James Darrell Duffie (born May 23, 1954) is a Canadian financial economist and is Dean Witter Distinguished Professor of Finance at Stanford Graduate School of Business.

He is the author of numerous research articles, and several books, including Futures Markets, Dynamic Asset Pricing Theory, and—with Kenneth Singleton—Credit Risk.

==Education==
He holds a Ph.D. (1984) in Engineering Economic Systems from Stanford University, a Master of Economics (1980) from the University of New England (Australia), and a Bachelor of Science in Engineering (Civil Engineering) (1975) from the University of New Brunswick.

==Career==
Duffie has been on the finance faculty at Stanford since 1984. He is a Fellow and member of the Council of the Econometric Society, a Research Associate of the National Bureau of Economic Research, a member of the Financial Advisory Roundtable of the Federal Reserve Bank of New York, and a Fellow of The American Academy of Arts and Sciences. He was the President of The American Finance Association for 2009. He has served on the editorial board of many journals, including Econometrica. In 2003, Duffie was awarded the SunGard/IAFE Financial Engineer of the Year Award from the International Association of Financial Engineers.

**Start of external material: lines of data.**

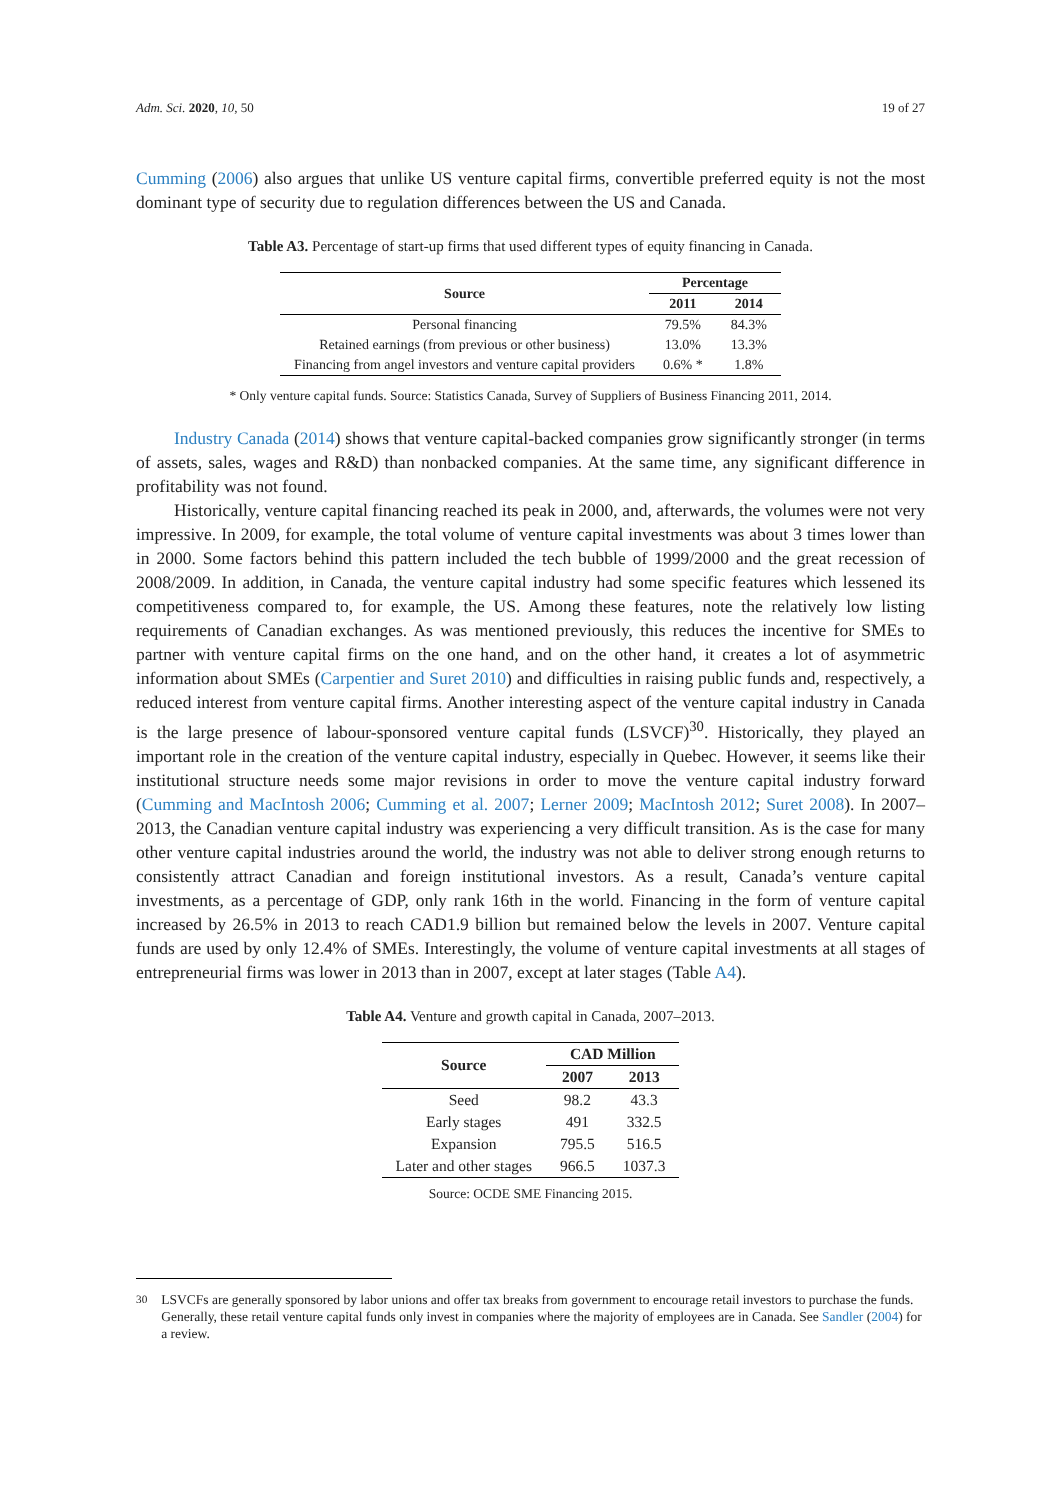Adm. Sci. 2020, 10, 50 19 of 27
Cumming (2006) also argues that unlike US venture capital firms, convertible preferred equity is not the most dominant type of security due to regulation differences between the US and Canada.
Table A3. Percentage of start-up firms that used different types of equity financing in Canada.
| Source | Percentage | |
| --- | --- | --- |
| | 2011 | 2014 |
| Personal financing | 79.5% | 84.3% |
| Retained earnings (from previous or other business) | 13.0% | 13.3% |
| Financing from angel investors and venture capital providers | 0.6% * | 1.8% |
* Only venture capital funds. Source: Statistics Canada, Survey of Suppliers of Business Financing 2011, 2014.
Industry Canada (2014) shows that venture capital-backed companies grow significantly stronger (in terms of assets, sales, wages and R&D) than nonbacked companies. At the same time, any significant difference in profitability was not found.
Historically, venture capital financing reached its peak in 2000, and, afterwards, the volumes were not very impressive. In 2009, for example, the total volume of venture capital investments was about 3 times lower than in 2000. Some factors behind this pattern included the tech bubble of 1999/2000 and the great recession of 2008/2009. In addition, in Canada, the venture capital industry had some specific features which lessened its competitiveness compared to, for example, the US. Among these features, note the relatively low listing requirements of Canadian exchanges. As was mentioned previously, this reduces the incentive for SMEs to partner with venture capital firms on the one hand, and on the other hand, it creates a lot of asymmetric information about SMEs (Carpentier and Suret 2010) and difficulties in raising public funds and, respectively, a reduced interest from venture capital firms. Another interesting aspect of the venture capital industry in Canada is the large presence of labour-sponsored venture capital funds (LSVCF)<sup>30</sup>. Historically, they played an important role in the creation of the venture capital industry, especially in Quebec. However, it seems like their institutional structure needs some major revisions in order to move the venture capital industry forward (Cumming and MacIntosh 2006; Cumming et al. 2007; Lerner 2009; MacIntosh 2012; Suret 2008). In 2007–2013, the Canadian venture capital industry was experiencing a very difficult transition. As is the case for many other venture capital industries around the world, the industry was not able to deliver strong enough returns to consistently attract Canadian and foreign institutional investors. As a result, Canada’s venture capital investments, as a percentage of GDP, only rank 16th in the world. Financing in the form of venture capital increased by 26.5% in 2013 to reach CAD1.9 billion but remained below the levels in 2007. Venture capital funds are used by only 12.4% of SMEs. Interestingly, the volume of venture capital investments at all stages of entrepreneurial firms was lower in 2013 than in 2007, except at later stages (Table A4).
Table A4. Venture and growth capital in Canada, 2007–2013.
| Source | CAD Million | |
| --- | --- | --- |
| | 2007 | 2013 |
| Seed | 98.2 | 43.3 |
| Early stages | 491 | 332.5 |
| Expansion | 795.5 | 516.5 |
| Later and other stages | 966.5 | 1037.3 |
Source: OCDE SME Financing 2015.
<sup>30</sup> LSVCFs are generally sponsored by labor unions and offer tax breaks from government to encourage retail investors to purchase the funds. Generally, these retail venture capital funds only invest in companies where the majority of employees are in Canada. See Sandler (2004) for a review.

In 2014, Duffie chaired the Market Participants Group, charged by the Financial Stability Board with recommending reforms to Libor, Euribor, and other interest rate benchmarks. He is a co-author of the proposal for Across-the-Curve Credit Spread Index ("AXI") and its extension Financial Conditions Credit Spread Index ("FXI") but has no related compensation and has no affiliation with their operationalization. AXI and FXI are forward looking benchmark credit spreads that can be used in conjunction with the Secured Overnight Financing Rate (“SOFR”) to form a credit sensitive interest rate benchmark. The spreads were launched in 2022 and are published and administered by Invesco Indexing LLC, an independent index provider owned by global asset manager Invesco Ltd.